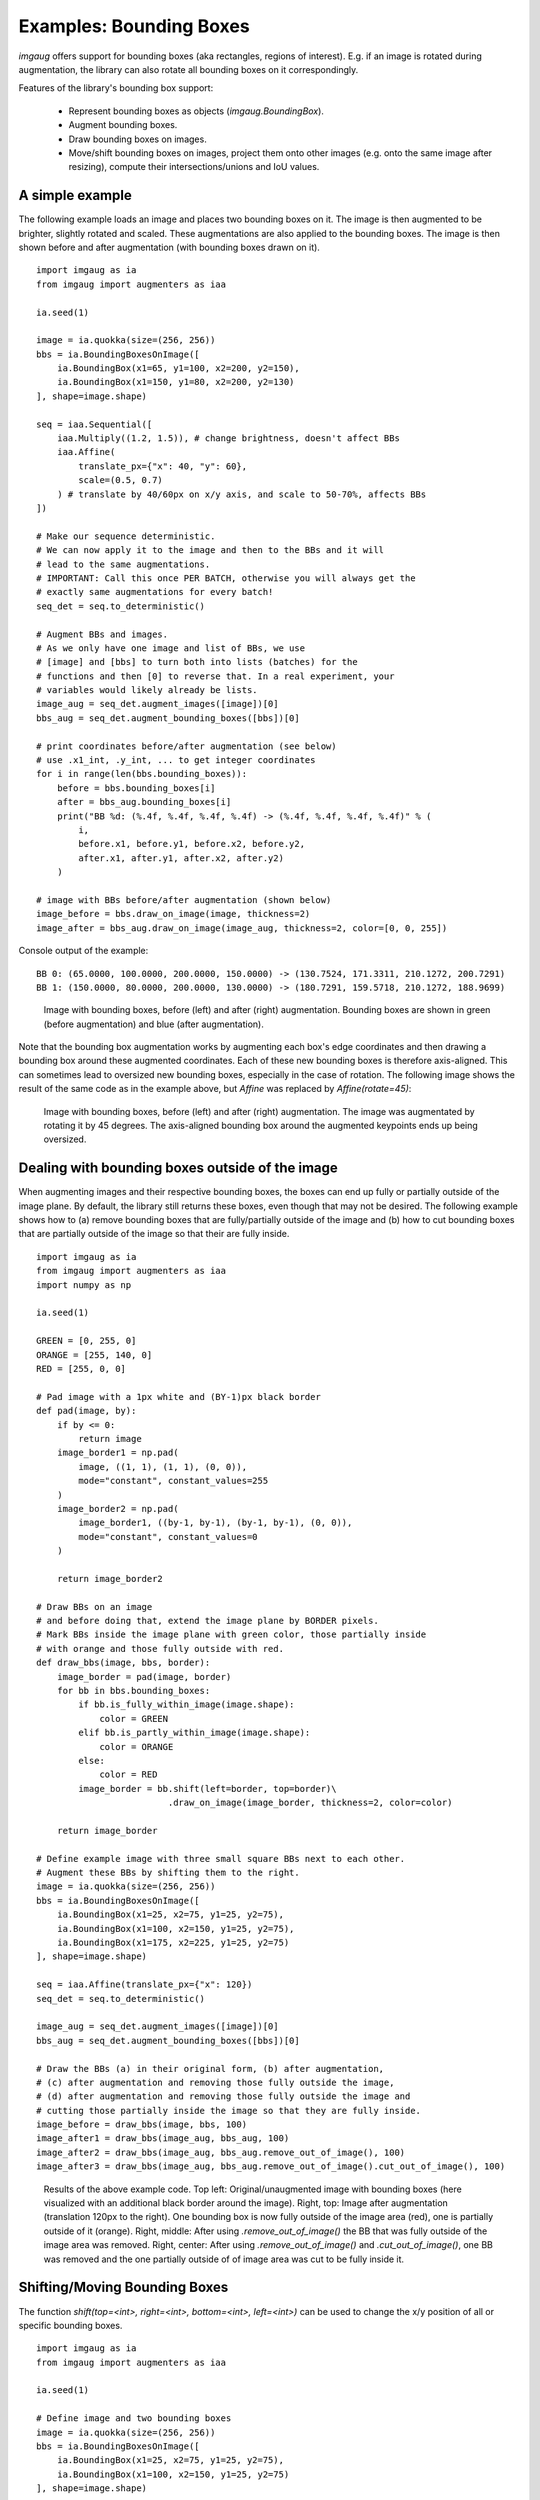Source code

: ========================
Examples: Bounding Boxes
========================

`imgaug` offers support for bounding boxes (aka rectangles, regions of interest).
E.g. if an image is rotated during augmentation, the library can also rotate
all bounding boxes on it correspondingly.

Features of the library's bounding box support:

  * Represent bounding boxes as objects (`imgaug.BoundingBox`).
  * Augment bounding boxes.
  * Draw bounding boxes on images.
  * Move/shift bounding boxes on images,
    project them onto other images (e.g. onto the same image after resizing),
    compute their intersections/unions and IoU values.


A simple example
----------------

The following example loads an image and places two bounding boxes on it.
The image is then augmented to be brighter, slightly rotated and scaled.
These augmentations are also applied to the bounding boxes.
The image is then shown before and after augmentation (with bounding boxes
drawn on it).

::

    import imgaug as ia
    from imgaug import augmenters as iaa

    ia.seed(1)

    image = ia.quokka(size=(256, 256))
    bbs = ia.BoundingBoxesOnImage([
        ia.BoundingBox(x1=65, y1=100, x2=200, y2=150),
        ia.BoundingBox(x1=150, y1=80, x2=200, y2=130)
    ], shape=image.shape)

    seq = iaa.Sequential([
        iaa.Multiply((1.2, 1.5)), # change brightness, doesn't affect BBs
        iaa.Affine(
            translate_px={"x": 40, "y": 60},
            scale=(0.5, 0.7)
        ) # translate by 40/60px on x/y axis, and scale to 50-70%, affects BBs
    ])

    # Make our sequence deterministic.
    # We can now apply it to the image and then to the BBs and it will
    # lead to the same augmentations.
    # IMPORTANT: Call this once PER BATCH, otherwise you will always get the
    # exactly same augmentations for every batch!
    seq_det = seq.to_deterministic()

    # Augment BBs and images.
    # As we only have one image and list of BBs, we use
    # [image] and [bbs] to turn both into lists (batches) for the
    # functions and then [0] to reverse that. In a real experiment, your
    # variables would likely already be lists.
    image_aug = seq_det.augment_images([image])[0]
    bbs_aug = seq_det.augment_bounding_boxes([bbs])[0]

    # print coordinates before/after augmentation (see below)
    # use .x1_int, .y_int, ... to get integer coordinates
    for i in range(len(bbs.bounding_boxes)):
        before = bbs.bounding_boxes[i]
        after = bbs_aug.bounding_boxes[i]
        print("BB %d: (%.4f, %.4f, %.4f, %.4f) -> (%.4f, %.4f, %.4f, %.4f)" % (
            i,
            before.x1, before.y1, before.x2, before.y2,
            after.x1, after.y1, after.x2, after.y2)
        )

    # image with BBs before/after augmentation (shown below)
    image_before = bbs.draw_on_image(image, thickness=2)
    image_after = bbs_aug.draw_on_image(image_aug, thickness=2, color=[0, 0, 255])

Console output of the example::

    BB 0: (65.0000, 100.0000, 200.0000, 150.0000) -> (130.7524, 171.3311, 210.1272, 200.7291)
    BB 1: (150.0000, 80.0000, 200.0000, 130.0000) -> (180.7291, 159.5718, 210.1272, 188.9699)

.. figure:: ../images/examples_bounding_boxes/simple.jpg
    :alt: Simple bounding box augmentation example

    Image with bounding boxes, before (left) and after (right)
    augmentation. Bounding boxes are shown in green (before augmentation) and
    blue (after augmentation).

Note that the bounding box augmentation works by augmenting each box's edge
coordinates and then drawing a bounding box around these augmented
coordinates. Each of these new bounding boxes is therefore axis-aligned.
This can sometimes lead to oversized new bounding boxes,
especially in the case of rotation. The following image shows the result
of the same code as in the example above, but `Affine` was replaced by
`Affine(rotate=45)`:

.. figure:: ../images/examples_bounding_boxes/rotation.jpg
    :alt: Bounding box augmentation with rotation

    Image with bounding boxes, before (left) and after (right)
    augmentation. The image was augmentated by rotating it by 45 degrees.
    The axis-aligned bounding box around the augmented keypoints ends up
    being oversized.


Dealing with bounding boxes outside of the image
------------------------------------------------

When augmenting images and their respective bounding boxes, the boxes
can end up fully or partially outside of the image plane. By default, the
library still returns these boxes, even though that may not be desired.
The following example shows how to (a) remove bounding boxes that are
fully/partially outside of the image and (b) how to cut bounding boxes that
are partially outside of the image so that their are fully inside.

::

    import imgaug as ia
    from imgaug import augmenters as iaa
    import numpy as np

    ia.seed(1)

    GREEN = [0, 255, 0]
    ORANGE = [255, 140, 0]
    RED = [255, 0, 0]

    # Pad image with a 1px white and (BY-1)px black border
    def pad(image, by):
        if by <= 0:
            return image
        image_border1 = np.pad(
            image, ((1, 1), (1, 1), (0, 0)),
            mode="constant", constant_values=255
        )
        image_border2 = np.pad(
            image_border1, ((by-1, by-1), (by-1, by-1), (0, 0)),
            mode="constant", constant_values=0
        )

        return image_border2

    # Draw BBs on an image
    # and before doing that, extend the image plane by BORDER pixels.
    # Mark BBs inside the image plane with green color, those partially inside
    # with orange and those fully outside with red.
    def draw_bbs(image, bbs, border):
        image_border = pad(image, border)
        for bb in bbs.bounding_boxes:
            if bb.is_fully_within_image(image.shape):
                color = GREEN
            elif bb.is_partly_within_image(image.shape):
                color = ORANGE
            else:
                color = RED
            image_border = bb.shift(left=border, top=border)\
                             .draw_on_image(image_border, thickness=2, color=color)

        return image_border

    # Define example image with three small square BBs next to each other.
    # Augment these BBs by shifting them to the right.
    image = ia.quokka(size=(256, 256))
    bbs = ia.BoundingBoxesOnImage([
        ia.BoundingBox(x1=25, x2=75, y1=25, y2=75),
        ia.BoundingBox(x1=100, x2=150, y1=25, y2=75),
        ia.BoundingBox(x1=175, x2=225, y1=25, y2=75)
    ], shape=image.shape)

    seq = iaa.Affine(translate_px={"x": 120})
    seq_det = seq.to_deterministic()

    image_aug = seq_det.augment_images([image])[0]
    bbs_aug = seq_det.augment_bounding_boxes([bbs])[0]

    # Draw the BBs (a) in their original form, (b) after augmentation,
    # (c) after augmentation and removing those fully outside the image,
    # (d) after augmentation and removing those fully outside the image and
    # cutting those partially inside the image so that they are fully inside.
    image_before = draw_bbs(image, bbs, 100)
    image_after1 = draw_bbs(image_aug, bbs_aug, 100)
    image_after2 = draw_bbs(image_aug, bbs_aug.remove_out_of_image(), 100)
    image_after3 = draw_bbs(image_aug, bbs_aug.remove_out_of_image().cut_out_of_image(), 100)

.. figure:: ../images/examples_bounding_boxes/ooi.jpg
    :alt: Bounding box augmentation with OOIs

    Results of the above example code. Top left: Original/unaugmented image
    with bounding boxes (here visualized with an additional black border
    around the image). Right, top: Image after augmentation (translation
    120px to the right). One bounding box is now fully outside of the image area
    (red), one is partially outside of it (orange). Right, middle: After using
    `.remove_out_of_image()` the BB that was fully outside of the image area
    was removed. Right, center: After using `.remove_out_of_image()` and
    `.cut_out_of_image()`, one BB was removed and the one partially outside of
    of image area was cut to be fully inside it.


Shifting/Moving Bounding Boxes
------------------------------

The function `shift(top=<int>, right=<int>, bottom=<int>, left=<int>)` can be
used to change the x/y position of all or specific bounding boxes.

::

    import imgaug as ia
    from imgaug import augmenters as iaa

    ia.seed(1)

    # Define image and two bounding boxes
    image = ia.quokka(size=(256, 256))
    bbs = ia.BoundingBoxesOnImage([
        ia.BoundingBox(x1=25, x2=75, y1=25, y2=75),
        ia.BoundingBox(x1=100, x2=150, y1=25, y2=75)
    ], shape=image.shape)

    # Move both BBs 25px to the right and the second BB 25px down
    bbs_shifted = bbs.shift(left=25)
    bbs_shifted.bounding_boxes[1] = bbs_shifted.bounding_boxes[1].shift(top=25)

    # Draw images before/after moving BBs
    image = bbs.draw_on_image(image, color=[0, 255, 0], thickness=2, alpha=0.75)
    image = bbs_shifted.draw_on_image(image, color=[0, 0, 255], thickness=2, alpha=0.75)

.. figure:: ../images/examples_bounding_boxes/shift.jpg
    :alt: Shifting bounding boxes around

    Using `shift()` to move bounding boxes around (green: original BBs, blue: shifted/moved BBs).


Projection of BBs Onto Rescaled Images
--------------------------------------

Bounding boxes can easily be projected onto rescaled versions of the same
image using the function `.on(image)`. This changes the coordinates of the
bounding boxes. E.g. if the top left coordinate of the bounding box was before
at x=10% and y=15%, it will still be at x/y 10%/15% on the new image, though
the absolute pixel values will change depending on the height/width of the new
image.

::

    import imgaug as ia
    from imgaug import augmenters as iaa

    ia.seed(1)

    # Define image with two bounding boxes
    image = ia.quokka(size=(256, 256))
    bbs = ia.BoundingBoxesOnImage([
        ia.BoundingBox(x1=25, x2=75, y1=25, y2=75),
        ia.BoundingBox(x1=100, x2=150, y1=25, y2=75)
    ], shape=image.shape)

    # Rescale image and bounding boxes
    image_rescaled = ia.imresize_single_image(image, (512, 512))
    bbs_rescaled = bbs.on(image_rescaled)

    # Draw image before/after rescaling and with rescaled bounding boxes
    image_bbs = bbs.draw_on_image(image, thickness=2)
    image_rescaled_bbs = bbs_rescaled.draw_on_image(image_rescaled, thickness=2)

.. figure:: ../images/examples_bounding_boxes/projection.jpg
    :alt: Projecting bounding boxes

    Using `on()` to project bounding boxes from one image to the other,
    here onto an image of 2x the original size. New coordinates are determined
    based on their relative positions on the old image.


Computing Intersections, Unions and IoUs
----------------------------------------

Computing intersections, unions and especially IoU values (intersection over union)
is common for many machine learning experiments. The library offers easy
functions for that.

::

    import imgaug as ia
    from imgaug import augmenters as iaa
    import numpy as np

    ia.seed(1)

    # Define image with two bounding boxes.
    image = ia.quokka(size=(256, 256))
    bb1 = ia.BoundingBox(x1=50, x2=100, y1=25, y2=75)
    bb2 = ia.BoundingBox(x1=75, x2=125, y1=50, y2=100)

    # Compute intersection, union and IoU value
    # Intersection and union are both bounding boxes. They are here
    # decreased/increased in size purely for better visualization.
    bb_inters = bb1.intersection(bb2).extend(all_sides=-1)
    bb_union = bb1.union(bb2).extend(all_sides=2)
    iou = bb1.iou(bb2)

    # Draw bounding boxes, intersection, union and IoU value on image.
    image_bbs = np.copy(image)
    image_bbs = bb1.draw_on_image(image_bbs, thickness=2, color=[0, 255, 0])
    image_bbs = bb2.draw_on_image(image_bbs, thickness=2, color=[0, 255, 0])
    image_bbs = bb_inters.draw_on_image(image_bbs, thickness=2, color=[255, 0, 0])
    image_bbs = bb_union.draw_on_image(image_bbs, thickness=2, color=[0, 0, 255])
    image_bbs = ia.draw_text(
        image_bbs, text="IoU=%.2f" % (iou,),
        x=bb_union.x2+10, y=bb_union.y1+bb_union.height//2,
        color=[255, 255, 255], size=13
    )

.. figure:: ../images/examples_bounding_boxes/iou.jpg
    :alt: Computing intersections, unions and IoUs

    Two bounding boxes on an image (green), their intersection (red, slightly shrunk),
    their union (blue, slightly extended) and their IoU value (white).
* * *
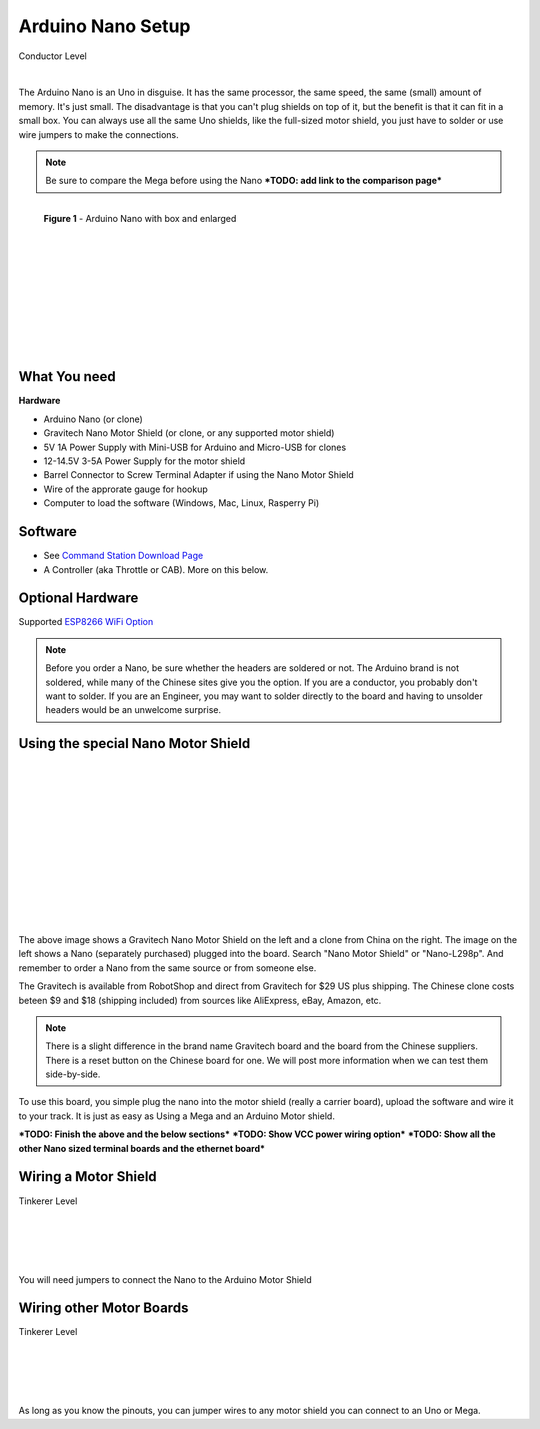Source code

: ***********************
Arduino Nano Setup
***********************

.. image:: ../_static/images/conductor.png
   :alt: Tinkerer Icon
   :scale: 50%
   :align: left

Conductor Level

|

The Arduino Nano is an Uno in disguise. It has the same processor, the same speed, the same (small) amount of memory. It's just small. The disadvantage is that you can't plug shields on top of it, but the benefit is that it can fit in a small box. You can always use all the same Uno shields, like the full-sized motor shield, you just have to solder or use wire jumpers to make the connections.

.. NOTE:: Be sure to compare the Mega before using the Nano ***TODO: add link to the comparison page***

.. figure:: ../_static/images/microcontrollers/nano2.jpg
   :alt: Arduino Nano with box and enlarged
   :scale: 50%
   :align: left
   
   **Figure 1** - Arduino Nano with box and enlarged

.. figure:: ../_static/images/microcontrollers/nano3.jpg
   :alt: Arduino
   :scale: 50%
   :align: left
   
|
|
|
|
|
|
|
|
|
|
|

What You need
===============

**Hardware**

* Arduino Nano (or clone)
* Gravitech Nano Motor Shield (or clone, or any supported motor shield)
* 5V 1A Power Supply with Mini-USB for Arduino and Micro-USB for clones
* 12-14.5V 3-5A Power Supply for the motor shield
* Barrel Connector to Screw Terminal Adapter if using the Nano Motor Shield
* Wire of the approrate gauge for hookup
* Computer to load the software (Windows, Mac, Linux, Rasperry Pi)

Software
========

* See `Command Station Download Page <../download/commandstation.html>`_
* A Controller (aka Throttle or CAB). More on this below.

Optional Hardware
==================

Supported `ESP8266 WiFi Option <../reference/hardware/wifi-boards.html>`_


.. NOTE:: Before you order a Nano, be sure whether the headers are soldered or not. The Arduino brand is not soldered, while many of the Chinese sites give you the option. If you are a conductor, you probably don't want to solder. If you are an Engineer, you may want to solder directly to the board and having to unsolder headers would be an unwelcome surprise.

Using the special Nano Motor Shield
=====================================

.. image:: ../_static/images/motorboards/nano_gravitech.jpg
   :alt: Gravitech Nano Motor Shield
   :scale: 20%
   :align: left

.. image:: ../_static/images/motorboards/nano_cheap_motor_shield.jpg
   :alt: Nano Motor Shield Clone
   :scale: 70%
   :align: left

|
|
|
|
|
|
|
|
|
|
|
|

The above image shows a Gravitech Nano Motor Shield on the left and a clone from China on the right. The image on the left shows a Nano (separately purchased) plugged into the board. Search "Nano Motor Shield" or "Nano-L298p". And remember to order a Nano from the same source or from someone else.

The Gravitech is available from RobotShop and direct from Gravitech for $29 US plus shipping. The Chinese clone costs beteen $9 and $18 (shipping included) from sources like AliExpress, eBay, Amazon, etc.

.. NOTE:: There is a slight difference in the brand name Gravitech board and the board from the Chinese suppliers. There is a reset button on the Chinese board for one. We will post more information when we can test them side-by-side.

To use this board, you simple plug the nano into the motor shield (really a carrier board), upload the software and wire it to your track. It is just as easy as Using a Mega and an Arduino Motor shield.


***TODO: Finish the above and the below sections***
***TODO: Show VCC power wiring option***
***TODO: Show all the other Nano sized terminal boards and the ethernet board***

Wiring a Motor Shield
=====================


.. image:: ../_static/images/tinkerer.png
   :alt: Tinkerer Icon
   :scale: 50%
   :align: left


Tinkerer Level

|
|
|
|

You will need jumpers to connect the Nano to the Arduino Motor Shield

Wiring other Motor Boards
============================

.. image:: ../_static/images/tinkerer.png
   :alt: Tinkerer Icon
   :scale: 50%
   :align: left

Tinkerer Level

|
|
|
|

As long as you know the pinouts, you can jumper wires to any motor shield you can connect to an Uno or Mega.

WHAT IS EXPECTED: Each line of the entries above that includes the string "though" should be copied out.

ANSWER TO THE PROBLEM:
library still returns these boxes, even though that may not be desired.
at x=10% and y=15%, it will still be at x/y 10%/15% on the new image, though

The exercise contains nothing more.